Consignes de travail:
1. D'après l'extrait choisi sur l'audiovisuel public, quelle loi le CSA n'applique-t-il pas, selon André Gattolin ?
2. Recopiez fidèlement le passage de l'extrait choisi qui va de « Mme Catherine Morin-Desailly, présidente » jusqu'à « contrer les GAFAN. ».

Extrait choisi:
----------

M. André Gattolin . - Je suis également très satisfait de ce colloque. Il importe d'avoir une vision globale et d'éviter les réformes par « petits bouts ».

Soyons à l'initiative, alors que le Gouvernement semble être au point mort.

Je suis toujours frappé par la méconnaissance de l'offre et du périmètre de l'audiovisuel public chez nos concitoyens.

En la matière, il me semble que nous avons une vision plus quantitative que qualitative. Or, on est passé de Radioscopie de Jacques Chancel à l'émission de Laurent Ruquier, qui est une véritable entreprise de démolition. C'est un vrai problème. Par ailleurs, les journaux de France 3 en régions ne dispensent pas assez d'informations générales et politiques. Bref, nous ne ferons pas l'économie d'une réflexion sur les programmes, tant nationaux que régionaux.

Par ailleurs, nous n'avons aucune étude du Conseil supérieur de l'audiovisuel (CSA) sur le pluralisme, hors des périodes de campagne électorale.

Mme Catherine Morin-Desailly, présidente . - Nous aurons bientôt l'occasion d'interroger Olivier Schrameck sur le sujet.

M. André Gattolin . - Je lui demanderai également pourquoi le CSA n'applique pas la loi du 20 décembre 2016, à l'origine de laquelle se trouve une proposition de loi que j'avais déposée, et qui lui fait obligation de nous remettre un rapport sur la publicité qui accompagne les programmes télévisés à destination de la jeunesse.

M. David Assouline . - J'ai, moi aussi, trouvé cette journée remarquable. Le Sénat est vraiment à la hauteur de l'enjeu, au contraire du Gouvernement et de l'Assemblée nationale. Quel est cet enjeu fondamental ? Il s'agit de contrer les GAFAN.

Le prochain rendez-vous que nous aurons avec le Gouvernement sera le budget. Or c'est la première fois depuis dix ans que la redevance est en baisse réelle, puisque l'on supprime la revalorisation automatique de 1 euro. On nous dit que la création est sanctuarisée, mais c'est impossible avec une telle baisse de moyens.

Ce sont 25 millions d'euros en moins, mais c'est en fait le double si l'on considère les évolutions indiciaires des personnels et la hausse automatique des coûts due à l'inflation.

----------

Données enregistrées:
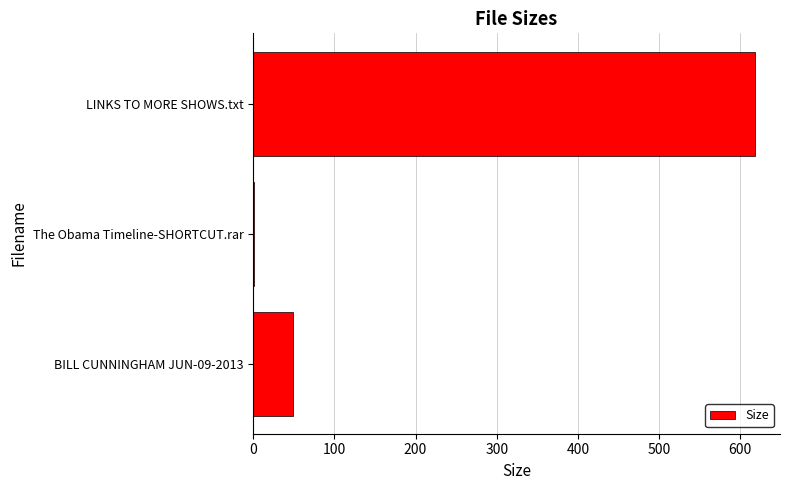

What value does the data have at LINKS TO MORE SHOWS.txt?

618.0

----------

Vos réponses:
1. La loi du 20 décembre 2016.

2.
Mme Catherine Morin-Desailly, présidente . - Nous aurons bientôt l'occasion d'interroger Olivier Schrameck sur le sujet.

M. André Gattolin . - Je lui demanderai également pourquoi le CSA n'applique pas la loi du 20 décembre 2016, à l'origine de laquelle se trouve une proposition de loi que j'avais déposée, et qui lui fait obligation de nous remettre un rapport sur la publicité qui accompagne les programmes télévisés à destination de la jeunesse.

M. David Assouline . - J'ai, moi aussi, trouvé cette journée remarquable. Le Sénat est vraiment à la hauteur de l'enjeu, au contraire du Gouvernement et de l'Assemblée nationale. Quel est cet enjeu fondamental ? Il s'agit de contrer les GAFAN.